Materials provided
━━━━━━━━━━━━━━━━━━━━━━━━━━━━━━

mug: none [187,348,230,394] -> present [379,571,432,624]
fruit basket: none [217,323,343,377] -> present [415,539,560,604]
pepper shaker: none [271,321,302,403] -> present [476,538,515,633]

━━━━━━━━━━━━━━━━━━━━━━━━━━━━━━

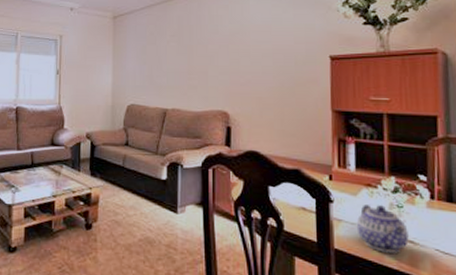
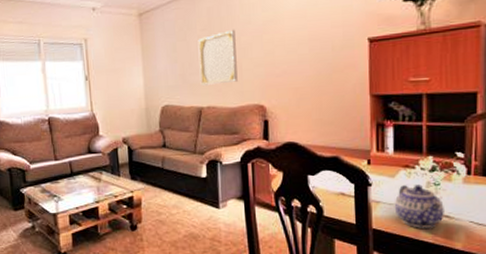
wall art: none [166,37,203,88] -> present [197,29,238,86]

━━━━━━━━━━━━━━━━━━━━━━━━━━━━━━

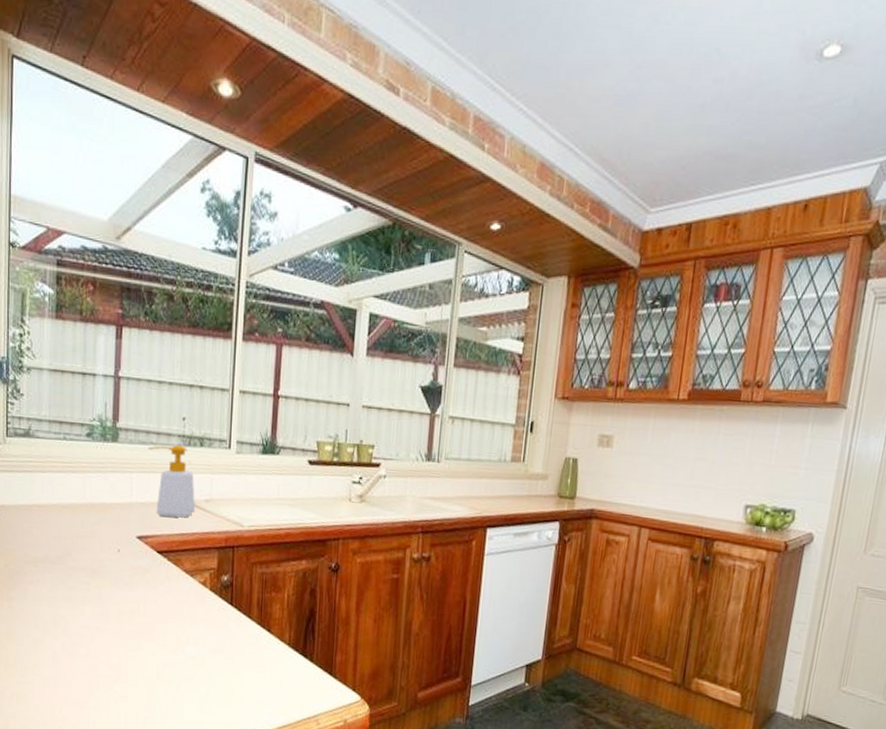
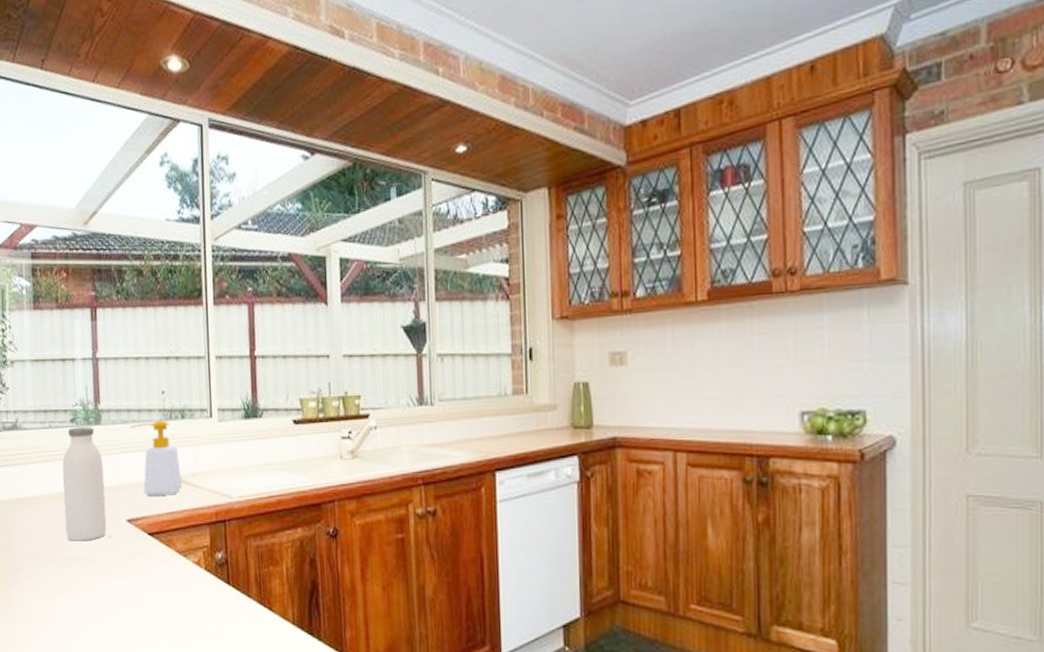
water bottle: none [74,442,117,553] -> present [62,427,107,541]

━━━━━━━━━━━━━━━━━━━━━━━━━━━━━━

Problem
Going down the listing above, begin printing at the line with "mug: none [187,348,230,394]" and finish with the line with "pepper shaker: none", exactly as they appear.

Exercise output
mug: none [187,348,230,394] -> present [379,571,432,624]
fruit basket: none [217,323,343,377] -> present [415,539,560,604]
pepper shaker: none [271,321,302,403] -> present [476,538,515,633]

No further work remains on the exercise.